After Monday’s closing bell, AMC Entertainment Holdings Inc. will announce its results for the third quarter of 2021 and the majority of its shareholders will applaud the outcome regardless of…the outcome.
AMC’s
AMC,
status as an OG top-tier meme stock has been fully cemented in the last few months, with retail investors appearing more committed than ever to keeping the company’s stock nice and high thanks to the actual business reality of a movie theater chain benefiting from people going back to the movies after a pandemic, and the company’s CEO Adam Aron becoming an unabashed courtier of the “Apes” that control his float.
With a string of delayed blockbusters hitting theaters going into the historically strong holiday movie season, AMC has released multiple statements touting box office numbers that look like pre-pandemic returns, a signal that the third quarter should be a stronger one than AMC has seen in a while.
But even if the numbers disappoint, AMC’s after-hours trading will look like a shrug emoji, because a whole bunch of AMC’s stock is held by true believers who will follow Aron anywhere at this point.
★ ★ ★
▶ [Required action 1]
Retype the AMC earnings passage from "After Monday’s closing" up to and including "regardless of…the outcome.".
▶ [Required action 2]
According to the AMC earnings passage, who is the company's CEO?
▶ [Required action 3]
Continue the passage about AMC's third-quarter results from the point where it stops.

▶ [Listed records]
★ ★ ★
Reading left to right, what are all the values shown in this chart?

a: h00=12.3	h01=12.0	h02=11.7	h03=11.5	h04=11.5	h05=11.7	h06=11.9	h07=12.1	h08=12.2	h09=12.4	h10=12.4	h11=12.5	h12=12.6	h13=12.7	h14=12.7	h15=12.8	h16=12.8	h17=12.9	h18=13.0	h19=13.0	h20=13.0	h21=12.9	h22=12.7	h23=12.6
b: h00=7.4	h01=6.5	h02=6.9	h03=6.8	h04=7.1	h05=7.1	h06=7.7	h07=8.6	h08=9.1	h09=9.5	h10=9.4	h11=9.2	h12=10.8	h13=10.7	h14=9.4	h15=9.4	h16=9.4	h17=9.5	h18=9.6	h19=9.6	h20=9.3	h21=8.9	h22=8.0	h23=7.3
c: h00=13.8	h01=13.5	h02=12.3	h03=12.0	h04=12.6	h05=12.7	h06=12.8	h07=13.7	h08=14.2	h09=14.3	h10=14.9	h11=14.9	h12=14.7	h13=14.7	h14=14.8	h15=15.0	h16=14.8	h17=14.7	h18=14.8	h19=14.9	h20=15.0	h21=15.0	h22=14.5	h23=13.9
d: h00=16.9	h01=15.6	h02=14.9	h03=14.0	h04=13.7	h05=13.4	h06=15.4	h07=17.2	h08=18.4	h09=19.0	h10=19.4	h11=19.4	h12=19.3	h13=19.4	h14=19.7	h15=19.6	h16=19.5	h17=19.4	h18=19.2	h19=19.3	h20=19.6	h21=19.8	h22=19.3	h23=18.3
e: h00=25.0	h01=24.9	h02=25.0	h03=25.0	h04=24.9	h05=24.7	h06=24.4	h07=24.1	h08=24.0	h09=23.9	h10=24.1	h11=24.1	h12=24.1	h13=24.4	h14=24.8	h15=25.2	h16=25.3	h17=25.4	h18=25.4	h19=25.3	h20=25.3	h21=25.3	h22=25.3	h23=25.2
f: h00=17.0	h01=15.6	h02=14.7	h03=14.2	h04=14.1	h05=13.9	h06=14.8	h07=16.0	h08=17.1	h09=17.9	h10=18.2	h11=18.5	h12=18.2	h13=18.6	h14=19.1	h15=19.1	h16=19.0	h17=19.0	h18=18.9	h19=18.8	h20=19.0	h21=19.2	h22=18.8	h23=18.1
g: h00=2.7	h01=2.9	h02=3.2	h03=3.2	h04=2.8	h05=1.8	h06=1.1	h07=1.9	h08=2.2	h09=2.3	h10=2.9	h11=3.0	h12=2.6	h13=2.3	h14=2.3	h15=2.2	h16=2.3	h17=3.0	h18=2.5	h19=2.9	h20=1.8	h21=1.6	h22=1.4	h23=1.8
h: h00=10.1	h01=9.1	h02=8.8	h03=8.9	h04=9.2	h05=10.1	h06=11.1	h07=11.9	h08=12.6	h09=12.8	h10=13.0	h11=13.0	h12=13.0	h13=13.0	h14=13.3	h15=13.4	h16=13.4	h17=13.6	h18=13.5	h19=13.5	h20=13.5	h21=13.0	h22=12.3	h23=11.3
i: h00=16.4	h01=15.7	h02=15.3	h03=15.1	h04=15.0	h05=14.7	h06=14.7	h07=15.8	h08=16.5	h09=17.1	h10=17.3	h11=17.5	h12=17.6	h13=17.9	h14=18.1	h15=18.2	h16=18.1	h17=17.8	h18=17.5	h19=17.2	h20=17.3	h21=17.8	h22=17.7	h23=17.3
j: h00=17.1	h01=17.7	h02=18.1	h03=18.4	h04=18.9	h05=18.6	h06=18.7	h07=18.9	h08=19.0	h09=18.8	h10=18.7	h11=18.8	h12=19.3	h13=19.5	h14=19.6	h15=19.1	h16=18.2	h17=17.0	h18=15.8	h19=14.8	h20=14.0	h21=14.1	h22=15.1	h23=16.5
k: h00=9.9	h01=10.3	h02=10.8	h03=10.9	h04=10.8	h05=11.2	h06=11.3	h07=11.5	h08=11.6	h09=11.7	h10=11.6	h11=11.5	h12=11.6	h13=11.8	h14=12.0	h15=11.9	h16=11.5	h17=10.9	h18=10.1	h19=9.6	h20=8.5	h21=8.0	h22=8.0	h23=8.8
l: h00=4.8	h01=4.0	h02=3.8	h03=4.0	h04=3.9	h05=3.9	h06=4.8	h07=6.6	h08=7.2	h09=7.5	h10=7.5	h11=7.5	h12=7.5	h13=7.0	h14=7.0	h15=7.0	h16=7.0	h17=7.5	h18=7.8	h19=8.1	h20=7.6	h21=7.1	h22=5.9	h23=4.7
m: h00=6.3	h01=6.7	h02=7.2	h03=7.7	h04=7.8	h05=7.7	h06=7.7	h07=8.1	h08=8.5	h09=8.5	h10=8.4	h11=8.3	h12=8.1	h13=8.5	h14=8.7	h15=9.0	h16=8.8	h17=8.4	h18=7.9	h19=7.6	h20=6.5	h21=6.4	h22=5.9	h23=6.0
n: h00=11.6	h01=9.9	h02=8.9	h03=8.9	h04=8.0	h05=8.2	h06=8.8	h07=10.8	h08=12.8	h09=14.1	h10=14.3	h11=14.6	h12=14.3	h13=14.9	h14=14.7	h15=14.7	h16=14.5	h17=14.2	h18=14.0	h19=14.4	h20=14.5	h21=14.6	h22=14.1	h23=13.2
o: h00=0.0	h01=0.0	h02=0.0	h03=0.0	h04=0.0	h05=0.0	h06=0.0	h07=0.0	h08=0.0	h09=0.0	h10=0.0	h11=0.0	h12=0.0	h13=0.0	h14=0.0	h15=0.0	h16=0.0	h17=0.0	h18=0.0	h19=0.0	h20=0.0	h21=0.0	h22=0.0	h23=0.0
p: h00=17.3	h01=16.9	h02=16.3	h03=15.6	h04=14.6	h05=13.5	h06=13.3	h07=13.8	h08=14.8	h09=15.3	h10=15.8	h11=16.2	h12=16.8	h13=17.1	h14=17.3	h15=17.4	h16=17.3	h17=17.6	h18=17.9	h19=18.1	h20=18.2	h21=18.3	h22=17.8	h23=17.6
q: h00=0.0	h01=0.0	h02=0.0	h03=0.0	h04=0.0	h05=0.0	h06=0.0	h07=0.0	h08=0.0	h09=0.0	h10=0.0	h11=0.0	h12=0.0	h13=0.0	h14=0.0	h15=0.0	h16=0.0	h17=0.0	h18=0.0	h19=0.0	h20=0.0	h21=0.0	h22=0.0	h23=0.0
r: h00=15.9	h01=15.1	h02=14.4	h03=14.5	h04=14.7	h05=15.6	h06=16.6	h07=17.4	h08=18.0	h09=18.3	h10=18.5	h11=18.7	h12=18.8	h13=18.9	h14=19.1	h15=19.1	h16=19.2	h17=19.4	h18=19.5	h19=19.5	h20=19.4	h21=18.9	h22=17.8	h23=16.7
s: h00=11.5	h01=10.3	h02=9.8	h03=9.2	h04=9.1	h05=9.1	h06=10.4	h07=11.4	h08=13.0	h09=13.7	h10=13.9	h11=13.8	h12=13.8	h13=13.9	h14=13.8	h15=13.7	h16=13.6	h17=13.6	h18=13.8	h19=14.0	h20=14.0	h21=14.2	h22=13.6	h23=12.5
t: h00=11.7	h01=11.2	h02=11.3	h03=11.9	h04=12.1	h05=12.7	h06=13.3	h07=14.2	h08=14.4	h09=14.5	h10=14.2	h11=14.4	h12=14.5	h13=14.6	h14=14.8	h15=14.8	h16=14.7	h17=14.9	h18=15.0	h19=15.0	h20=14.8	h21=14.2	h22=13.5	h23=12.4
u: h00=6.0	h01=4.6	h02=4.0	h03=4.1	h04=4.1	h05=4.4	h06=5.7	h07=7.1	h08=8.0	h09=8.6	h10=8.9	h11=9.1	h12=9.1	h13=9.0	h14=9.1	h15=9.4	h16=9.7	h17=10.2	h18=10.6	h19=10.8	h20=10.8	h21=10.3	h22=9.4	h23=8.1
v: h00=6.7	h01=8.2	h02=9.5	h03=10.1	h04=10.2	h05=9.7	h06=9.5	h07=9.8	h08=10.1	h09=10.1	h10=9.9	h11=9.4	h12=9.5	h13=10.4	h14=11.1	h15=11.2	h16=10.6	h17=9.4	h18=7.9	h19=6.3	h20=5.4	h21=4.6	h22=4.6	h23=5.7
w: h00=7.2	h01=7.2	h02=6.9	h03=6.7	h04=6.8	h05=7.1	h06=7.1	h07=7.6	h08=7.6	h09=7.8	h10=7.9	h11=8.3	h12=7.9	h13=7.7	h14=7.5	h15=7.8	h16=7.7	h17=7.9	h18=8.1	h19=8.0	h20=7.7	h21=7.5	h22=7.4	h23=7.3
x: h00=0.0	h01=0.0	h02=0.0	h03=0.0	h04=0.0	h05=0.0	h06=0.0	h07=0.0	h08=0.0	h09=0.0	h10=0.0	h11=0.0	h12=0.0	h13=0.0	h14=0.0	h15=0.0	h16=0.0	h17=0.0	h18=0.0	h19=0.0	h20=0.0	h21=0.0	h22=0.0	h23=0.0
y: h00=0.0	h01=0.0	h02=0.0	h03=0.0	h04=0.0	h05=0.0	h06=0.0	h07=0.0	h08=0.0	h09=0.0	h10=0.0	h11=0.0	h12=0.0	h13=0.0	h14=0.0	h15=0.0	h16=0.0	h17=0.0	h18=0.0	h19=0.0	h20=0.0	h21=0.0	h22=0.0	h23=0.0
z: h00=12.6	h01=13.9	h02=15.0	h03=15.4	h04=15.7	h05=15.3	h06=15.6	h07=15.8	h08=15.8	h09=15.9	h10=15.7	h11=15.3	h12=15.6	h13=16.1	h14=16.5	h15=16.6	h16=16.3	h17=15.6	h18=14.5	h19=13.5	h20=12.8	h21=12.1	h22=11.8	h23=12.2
★ ★ ★
▶ [Result 1]
After Monday’s closing bell, AMC Entertainment Holdings Inc. will announce its results for the third quarter of 2021 and the majority of its shareholders will applaud the outcome regardless of…the outcome.

▶ [Result 2]
Adam Aron

▶ [Result 3]
And Aron has led them.
As we have discussed ad nauseam in this column, Aron’s showman embrace of social media to interact directly with his Ape base has been unmatched in the meme stock space, and he has deftly wielded that trust/power to get AMC out of a deep, deep hole of debt while also proselytizing about popcorn.
AMC stock was up nearly 7% Monday afternoon as the faithful began to literally buy into the earnings, and there is very little reason to think that the momentum will ebb going into the close.
Firstly, social media is awash with diamond-handed Apes psyching each other up for the results, and warning each other to get in on the FOMO, or fear of missing out.
One popular post on subreddit r/AMCStock claimed that exchange IEX had no available AMC shares by late morning on Monday
“I spent 25 minutes on the phone with a Fidelity rep…who advised that IEX does not have anymore shares of AMC,” wrote treeguy201. “My orders were immediately canceled (both Market & Limit). She advised me there are ~1000 callers in her call queue.”
On Twitter, the vibe was less wonky:
But diamond hands might not even be needed.
If social media is to be believed, AMC shares are among the most popular with retail investors devoted to the direct registration movement, a tactic that Apes have embraced allowing them to hold stock in a company directly rather than through the more common ‘street’ ownership, keeping short sellers from being able to borrow them.
Direct registration also makes it harder for investors to sell their shares quickly, but AMC’s earnings have not dampened interest in retail investors giving their shares to transfer agents to hold.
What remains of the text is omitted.